Le traitement de cette maladie ne peut offrir quelque chance de succès, que lorsqu’il est employé dès le début. Il y a ici plusieurs indications à remplir : 1° diminuer la violence de l’inflammation, et prévenir l’épanchement de sang dans la cavité de l’intestin ; 2° calmer les douleurs atroces auxquelles l’animal est en proie ; 3° faire naître sur un point éloigné et peu important à la vie, une irritation vive et prompte, qui puisse déplacer celle qui est fixée sur le tube intestinal ; 4° enfin rétablir la liberté du ventre. — La première indication se remplit au moyen de saignées qu’il ne faut pas craindre de taire larges et copieuses, en es proportionnant toutefois à l’âge et à l’état du sujet ; si l’animal est jeune et vigoureux, la première saignée doit être de huit à dix livres au moins ; on les répète ensuite tant que le pouls reste plein et dur. et que l’animal se tourmente. Il m’est arrivé plus d’une fois, en pareil cas, de tirer jusqu’à trente livres de sang en huit ou dix heures, et le succès a constamment couronné mes efforts. C’est sur l’état du pouls que le praticien doit se guider. — On parvient à calmer les douleurs auxquelles l’animal est en proie, en lui administrant, dès le début, des antispasmodiques et des opiacés. J’ai souvent employé avec succès, dans ce but, l’élixir calmant de M. Lelong[1], à la dose de quatre à six onces dans une bouteille d’eau tiède. A son défaut, on peut administrer l’éther à la dose d’une once dans une bouteille d’eau froide ; mais il ne faut pas abuser de ces moyens, et il faut promptement leur faire succéder les breuvages simplement adoucissans (n° 5) ; on en donne une bouteille de demi-heure en demi-heure, jusqu’à ce que le mieux se prononce. — En même temps que l’on saigne, et que l’on fait avaler des breuvages, on fait sur les quatre membres d’énergiques frictions sèches, auxquelles on fait succéder des frictions avec l’essence de térébenthine ; on renouvelle ces frictions comme les saignées. — Enfin on administre fréquemment des lavemens émolliens tièdes (n° 7), dont l’action, combinée à celle des moyens que je viens de décrire, ne peut manquer de produire de bons effets. Du reste, il faut supprimer avec soin les médicamens incendiaires, les promenades, ou plutôt les courses forcées, prescrites par un grand nombre de prétendus guérisseurs. Lorsque ce traitement a amené du mieux, on laisse l’animal à une demi-diète, aux barbottages et au repos pendant quelques jours : bientôt la guérison est complète.

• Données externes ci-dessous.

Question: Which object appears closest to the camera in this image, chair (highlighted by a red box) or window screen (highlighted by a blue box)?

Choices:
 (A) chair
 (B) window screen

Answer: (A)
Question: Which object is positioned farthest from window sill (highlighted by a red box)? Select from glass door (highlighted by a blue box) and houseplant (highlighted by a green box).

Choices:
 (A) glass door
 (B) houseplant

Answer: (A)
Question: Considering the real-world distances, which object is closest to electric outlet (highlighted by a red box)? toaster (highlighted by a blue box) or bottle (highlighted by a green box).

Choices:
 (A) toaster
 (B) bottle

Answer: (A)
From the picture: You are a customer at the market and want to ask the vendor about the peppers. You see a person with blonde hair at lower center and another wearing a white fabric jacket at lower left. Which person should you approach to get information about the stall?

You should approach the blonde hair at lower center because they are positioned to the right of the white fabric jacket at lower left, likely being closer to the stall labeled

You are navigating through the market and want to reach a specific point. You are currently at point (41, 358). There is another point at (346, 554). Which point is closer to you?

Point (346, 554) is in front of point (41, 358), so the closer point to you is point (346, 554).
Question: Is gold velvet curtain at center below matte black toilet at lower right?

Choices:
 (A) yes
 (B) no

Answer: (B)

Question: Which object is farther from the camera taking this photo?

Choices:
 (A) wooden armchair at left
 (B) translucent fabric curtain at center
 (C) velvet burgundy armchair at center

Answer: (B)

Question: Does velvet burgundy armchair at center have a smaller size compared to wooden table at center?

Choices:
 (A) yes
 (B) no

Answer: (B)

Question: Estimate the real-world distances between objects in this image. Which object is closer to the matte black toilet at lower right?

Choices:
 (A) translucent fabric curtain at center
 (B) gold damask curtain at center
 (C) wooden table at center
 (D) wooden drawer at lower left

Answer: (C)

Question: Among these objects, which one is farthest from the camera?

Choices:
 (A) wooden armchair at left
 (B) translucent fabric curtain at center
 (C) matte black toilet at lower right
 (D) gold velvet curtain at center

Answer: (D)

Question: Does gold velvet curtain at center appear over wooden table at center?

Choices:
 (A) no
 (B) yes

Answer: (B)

§ III. — Vertige abdominal (indigestion vertigineuse, vertigo).

Le nom de vertige, du mot latin vertere, qui signifie tourner, a été donné à une maladie du cheval, caractérisée par une singulière tendance de l’animal malade à se porter en avant, à pousser au mur, comme on dit vulgairement, et à tourner sans cesse lorsqu’on le tient attaché à un piquet avec une longe. Le vertige peut dépendre d’une inflammation primitive du cerveau et de ses enveloppes ; il porte alors le nom de vertige essentiel ; cette maladie peut encore dépendre d’une irritation de l’estomac, ou plutôt d’une violente indigestion ; dans ce cas, qui est beaucoup plus fréquent que le précédent, l’affection porte le nom de vertige abdominal. Occupons-nous d’abord de cette dernière nuance.

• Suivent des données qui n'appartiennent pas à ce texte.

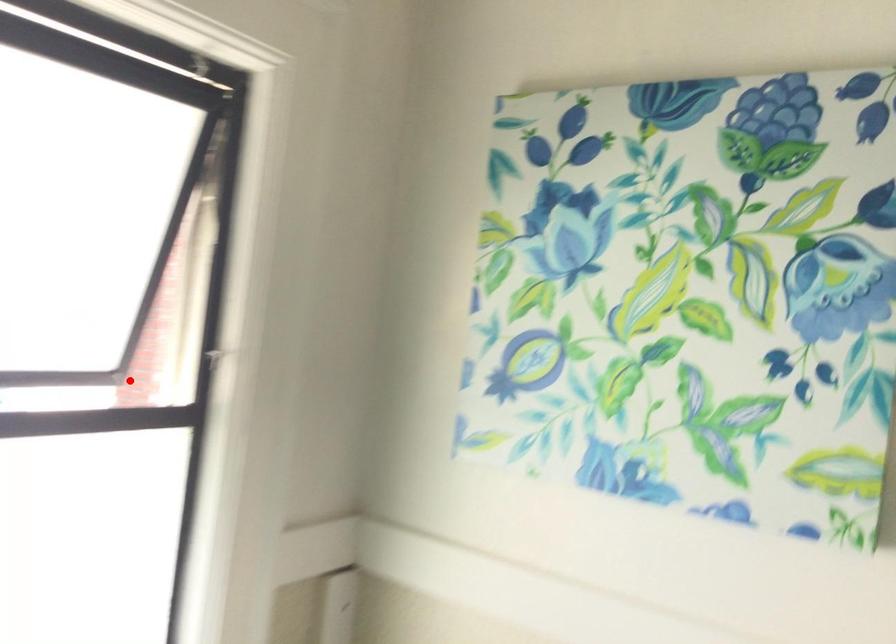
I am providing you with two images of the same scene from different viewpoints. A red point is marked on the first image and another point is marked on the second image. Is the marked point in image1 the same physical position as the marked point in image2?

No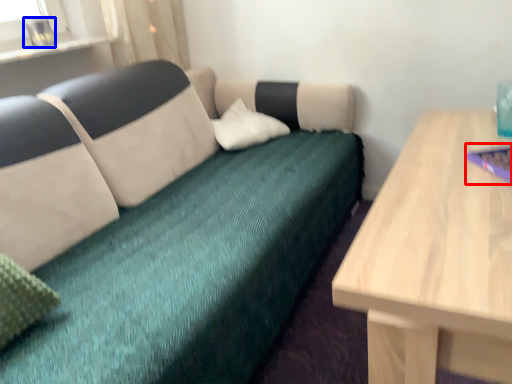
Question: Which object appears closest to the camera in this image, laptop (highlighted by a red box) or glass vase (highlighted by a blue box)?

Choices:
 (A) laptop
 (B) glass vase

Answer: (A)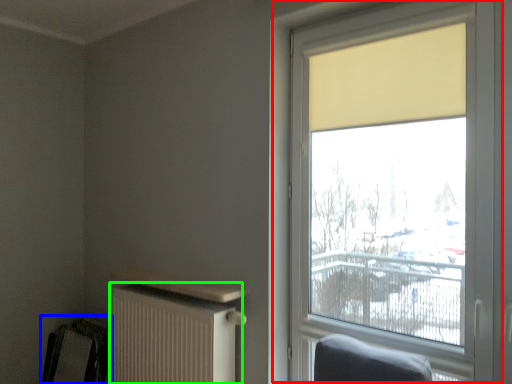
Question: Considering the real-world distances, which object is farthest from window (highlighted by a red box)? swivel chair (highlighted by a blue box) or radiator (highlighted by a green box)?

Choices:
 (A) swivel chair
 (B) radiator

Answer: (A)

Causes. Les principales sont : les excès d’alimens après de longues privations, l’usage des fourrages nouvellement récoltés, qui n’ont pas encore jeté leur feu ; des alimens avariés, des feuilles de vigne, d’if, des bourgeons déjeune bois, de l’avoine trop nouvelle ou falsifiée, du sou donné en trop grande quantité ; en un mot, l’action de toutes les causes qui peuvent donner lieu aux indigestions (voyez ce mot).

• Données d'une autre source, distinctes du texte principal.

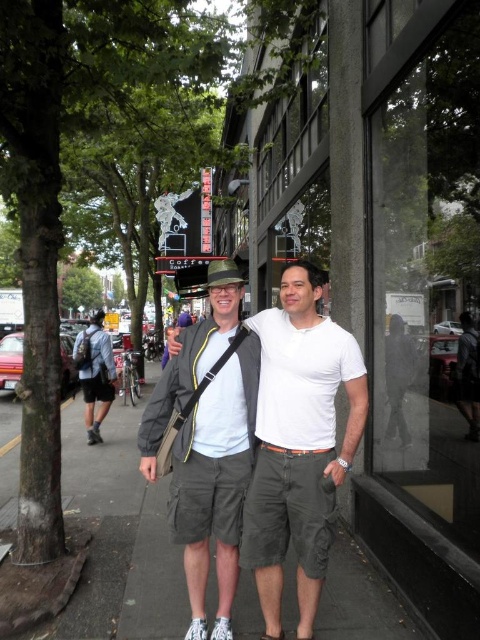
Is gray concrete sidewalk at center positioned in front of denim backpack at left?

Yes, it is.

Does gray concrete sidewalk at center lie behind denim backpack at left?

No, gray concrete sidewalk at center is closer to the viewer.

Is point (139, 538) less distant than point (95, 344)?

That is True.

This screenshot has height=640, width=480. Find the location of `gray concrete sidewalk at center`. gray concrete sidewalk at center is located at coordinates (118, 540).

Can you confirm if gray concrete sidewalk at center is positioned below matte gray shorts at center?

Yes.

Find the location of a particular element. gray concrete sidewalk at center is located at coordinates (118, 540).

Does matte gray shorts at center appear on the right side of denim backpack at left?

Yes, matte gray shorts at center is to the right of denim backpack at left.

Can you confirm if matte gray shorts at center is bigger than denim backpack at left?

Correct, matte gray shorts at center is larger in size than denim backpack at left.

This screenshot has width=480, height=640. What do you see at coordinates (299, 442) in the screenshot? I see `matte gray shorts at center` at bounding box center [299, 442].

Identify the location of matte gray shorts at center. (299, 442).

Symptômes. La maladie qui nous occupe est généralement annoncée par des douleurs abdominales ; l’animal frappe du pied, il est triste, ne mange pas, et regarde son ventre comme cela a lieu dans les indigestions ordinaires. A ces premiers symptômes succèdent bientôt ceux qui indiquent que le cerveau participe à la maladie ; les sens deviennent obtus, l’état

  1. M. Lelong, pharmacien-vétérinaire des écuries du roi, et de l’école d’Alfort, rue Saint-Paul n° 36, à Paris. Je ne saurais trop recommander l’officine de cet excellent et consciencieux pharmacien.